(EXERCISE BRIEF):
What you give back from the listing below should be an exact copy of the lines from the one with "Tilbage til shoppen" down to the one with "ب شما را برای", and it should contain no pictures.
═════ PROVIDED RECORDS
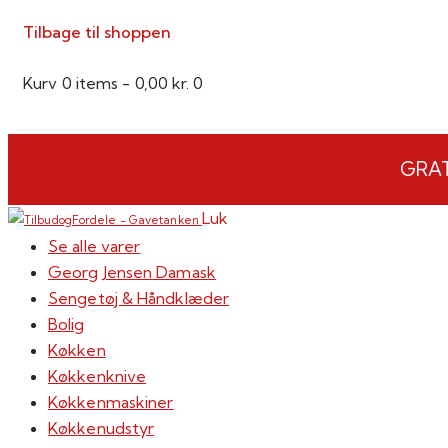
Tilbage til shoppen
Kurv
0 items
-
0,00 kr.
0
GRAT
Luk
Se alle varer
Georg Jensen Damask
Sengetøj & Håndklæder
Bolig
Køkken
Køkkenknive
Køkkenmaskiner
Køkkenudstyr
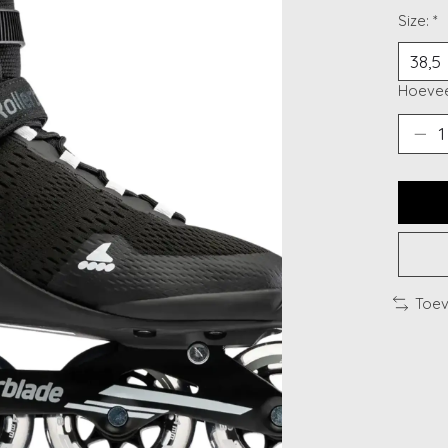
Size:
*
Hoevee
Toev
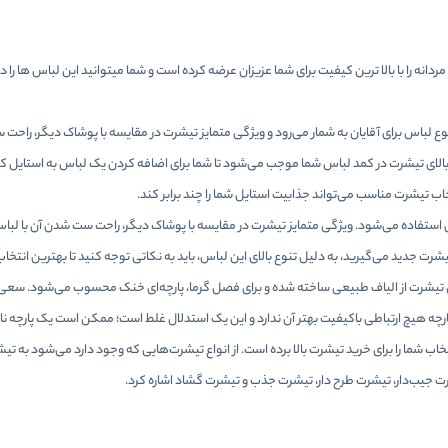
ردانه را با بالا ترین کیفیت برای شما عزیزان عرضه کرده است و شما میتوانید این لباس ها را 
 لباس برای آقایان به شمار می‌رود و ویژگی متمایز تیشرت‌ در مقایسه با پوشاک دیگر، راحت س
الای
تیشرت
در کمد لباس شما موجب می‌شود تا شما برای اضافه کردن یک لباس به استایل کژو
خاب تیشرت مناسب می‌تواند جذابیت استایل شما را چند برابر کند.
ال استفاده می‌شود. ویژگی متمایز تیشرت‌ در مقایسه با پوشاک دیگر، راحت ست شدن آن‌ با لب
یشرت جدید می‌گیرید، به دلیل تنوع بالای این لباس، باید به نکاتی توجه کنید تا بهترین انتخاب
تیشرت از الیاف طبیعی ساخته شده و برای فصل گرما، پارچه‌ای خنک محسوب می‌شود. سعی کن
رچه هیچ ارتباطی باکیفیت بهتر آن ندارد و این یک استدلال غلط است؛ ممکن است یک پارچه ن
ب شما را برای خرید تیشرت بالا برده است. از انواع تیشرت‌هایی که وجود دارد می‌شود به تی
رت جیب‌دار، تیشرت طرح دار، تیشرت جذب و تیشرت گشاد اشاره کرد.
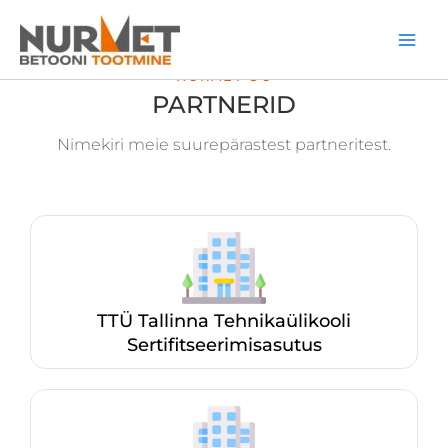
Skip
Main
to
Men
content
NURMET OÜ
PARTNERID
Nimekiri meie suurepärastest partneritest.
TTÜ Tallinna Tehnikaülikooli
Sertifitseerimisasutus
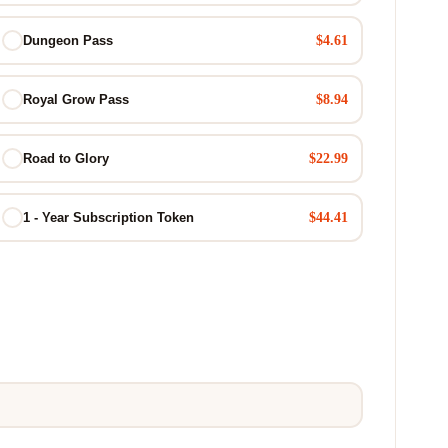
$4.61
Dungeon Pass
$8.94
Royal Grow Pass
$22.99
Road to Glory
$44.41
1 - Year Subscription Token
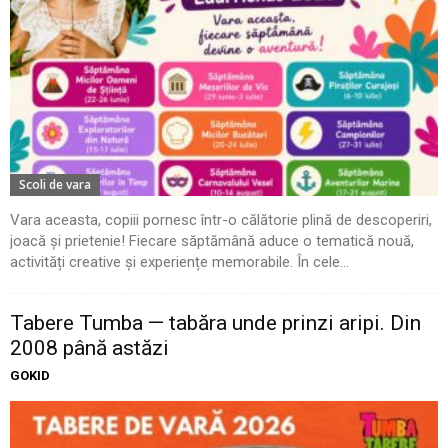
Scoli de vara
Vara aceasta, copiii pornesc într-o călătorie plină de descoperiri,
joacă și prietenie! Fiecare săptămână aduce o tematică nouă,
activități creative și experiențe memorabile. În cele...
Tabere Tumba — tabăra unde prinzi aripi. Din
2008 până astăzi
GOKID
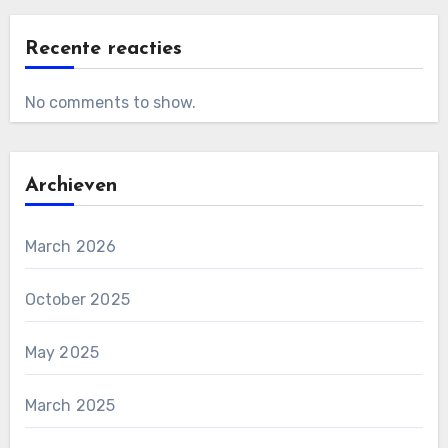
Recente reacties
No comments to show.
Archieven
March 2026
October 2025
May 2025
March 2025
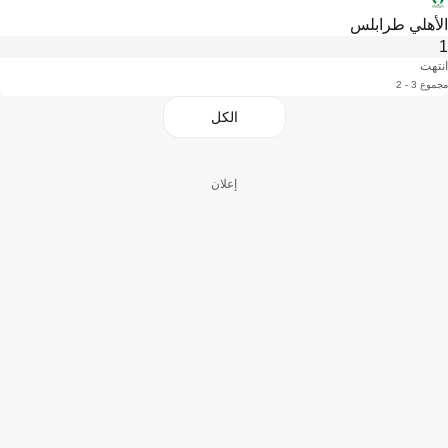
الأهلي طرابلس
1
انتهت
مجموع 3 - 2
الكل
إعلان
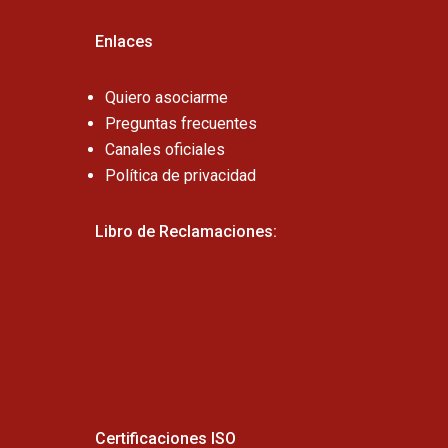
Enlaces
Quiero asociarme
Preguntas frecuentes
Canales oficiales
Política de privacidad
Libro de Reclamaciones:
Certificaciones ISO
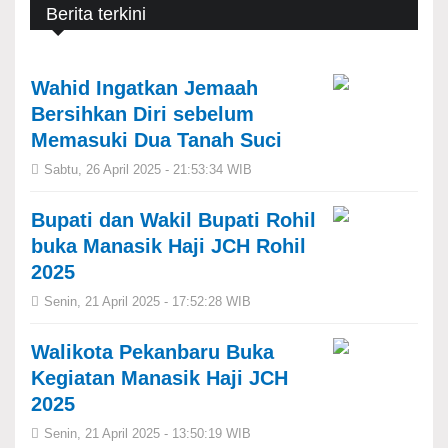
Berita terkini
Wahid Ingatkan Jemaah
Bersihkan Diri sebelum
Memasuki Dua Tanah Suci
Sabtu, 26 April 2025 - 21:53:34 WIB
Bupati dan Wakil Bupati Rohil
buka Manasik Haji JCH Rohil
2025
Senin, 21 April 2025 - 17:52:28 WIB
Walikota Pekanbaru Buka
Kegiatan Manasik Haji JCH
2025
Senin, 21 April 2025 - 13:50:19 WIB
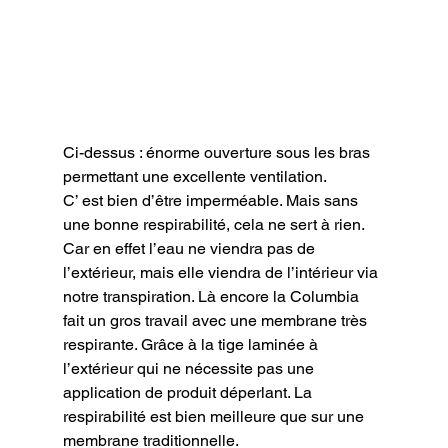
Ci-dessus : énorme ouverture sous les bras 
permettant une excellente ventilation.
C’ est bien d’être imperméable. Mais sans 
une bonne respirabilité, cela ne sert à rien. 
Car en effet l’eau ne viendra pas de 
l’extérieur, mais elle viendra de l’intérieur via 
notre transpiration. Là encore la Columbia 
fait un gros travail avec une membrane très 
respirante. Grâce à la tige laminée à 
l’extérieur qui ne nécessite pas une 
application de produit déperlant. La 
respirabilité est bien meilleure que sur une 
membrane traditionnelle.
══════════
═════ PROVIDED RECORDS
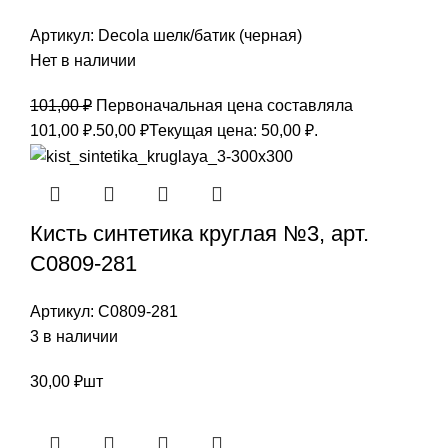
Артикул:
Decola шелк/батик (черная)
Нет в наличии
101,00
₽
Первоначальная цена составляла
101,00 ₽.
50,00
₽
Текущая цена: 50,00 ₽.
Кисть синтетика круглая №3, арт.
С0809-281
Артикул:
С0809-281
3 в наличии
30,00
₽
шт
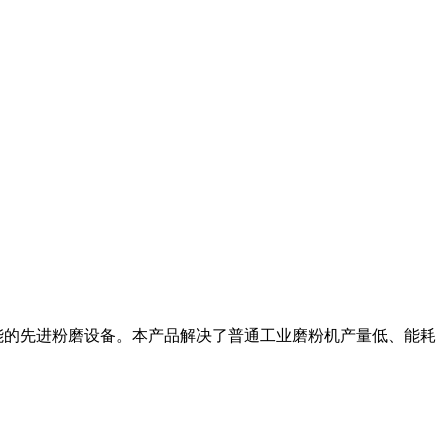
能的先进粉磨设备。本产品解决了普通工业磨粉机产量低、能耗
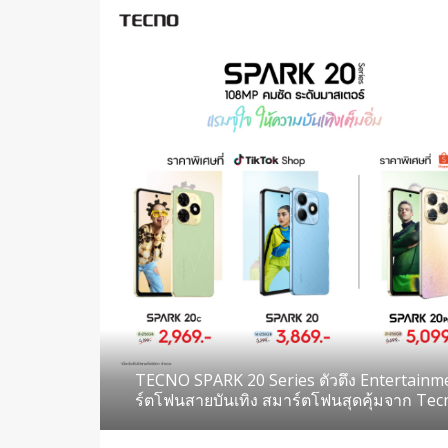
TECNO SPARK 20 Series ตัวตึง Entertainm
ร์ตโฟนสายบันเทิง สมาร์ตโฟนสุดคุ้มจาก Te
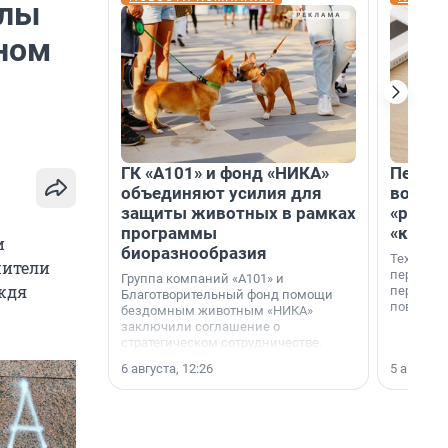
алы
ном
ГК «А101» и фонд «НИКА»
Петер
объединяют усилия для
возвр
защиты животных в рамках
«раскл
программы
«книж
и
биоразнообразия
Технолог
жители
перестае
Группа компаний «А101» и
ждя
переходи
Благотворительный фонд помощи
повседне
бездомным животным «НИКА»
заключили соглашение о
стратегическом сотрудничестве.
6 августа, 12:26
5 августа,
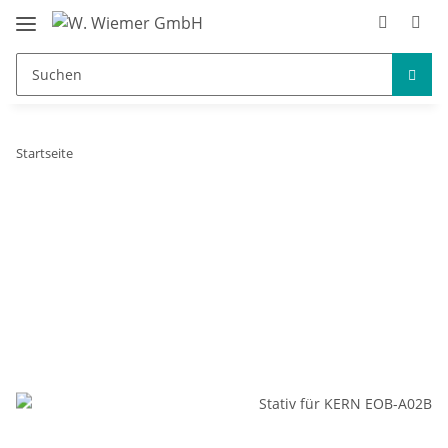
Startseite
══════════
═════ PROVIDED RECORDS
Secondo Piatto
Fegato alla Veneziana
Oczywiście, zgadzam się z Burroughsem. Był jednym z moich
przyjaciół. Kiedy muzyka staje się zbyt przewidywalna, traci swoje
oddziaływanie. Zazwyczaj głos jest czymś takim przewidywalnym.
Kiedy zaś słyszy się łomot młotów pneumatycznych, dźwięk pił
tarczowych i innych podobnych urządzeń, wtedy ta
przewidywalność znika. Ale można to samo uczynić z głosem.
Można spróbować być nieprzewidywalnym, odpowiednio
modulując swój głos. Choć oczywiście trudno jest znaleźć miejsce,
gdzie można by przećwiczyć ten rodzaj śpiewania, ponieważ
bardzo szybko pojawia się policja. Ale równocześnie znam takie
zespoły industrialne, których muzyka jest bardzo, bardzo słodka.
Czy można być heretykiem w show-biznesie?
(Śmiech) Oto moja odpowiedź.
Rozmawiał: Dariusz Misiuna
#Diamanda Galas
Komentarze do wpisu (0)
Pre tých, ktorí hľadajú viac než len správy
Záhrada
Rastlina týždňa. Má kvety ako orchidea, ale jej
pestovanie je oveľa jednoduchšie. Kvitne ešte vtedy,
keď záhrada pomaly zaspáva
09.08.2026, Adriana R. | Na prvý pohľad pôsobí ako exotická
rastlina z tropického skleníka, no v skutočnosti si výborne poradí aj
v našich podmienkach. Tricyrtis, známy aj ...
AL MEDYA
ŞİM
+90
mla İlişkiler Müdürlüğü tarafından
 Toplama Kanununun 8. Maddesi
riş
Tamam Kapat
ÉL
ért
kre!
══════════
(SOLUTION FOR THIS PROBLEM):
Tilbage til shoppen
Kurv
0 items
-
0,00 kr.
0
GRAT
Luk
Se alle varer
Georg Jensen Damask
Sengetøj & Håndklæder
Bolig
Køkken
Køkkenknive
Køkkenmaskiner
Køkkenudstyr
Size:
*
Hoevee
Toev
ردانه را با بالا ترین کیفیت برای شما عزیزان عرضه کرده است و شما میتوانید این لباس ها را 
 لباس برای آقایان به شمار می‌رود و ویژگی متمایز تیشرت‌ در مقایسه با پوشاک دیگر، راحت س
الای
تیشرت
در کمد لباس شما موجب می‌شود تا شما برای اضافه کردن یک لباس به استایل کژو
خاب تیشرت مناسب می‌تواند جذابیت استایل شما را چند برابر کند.
ال استفاده می‌شود. ویژگی متمایز تیشرت‌ در مقایسه با پوشاک دیگر، راحت ست شدن آن‌ با لب
یشرت جدید می‌گیرید، به دلیل تنوع بالای این لباس، باید به نکاتی توجه کنید تا بهترین انتخاب
تیشرت از الیاف طبیعی ساخته شده و برای فصل گرما، پارچه‌ای خنک محسوب می‌شود. سعی کن
رچه هیچ ارتباطی باکیفیت بهتر آن ندارد و این یک استدلال غلط است؛ ممکن است یک پارچه ن
ب شما را برای خرید تیشرت بالا برده است. از انواع تیشرت‌هایی که وجود دارد می‌شود به تی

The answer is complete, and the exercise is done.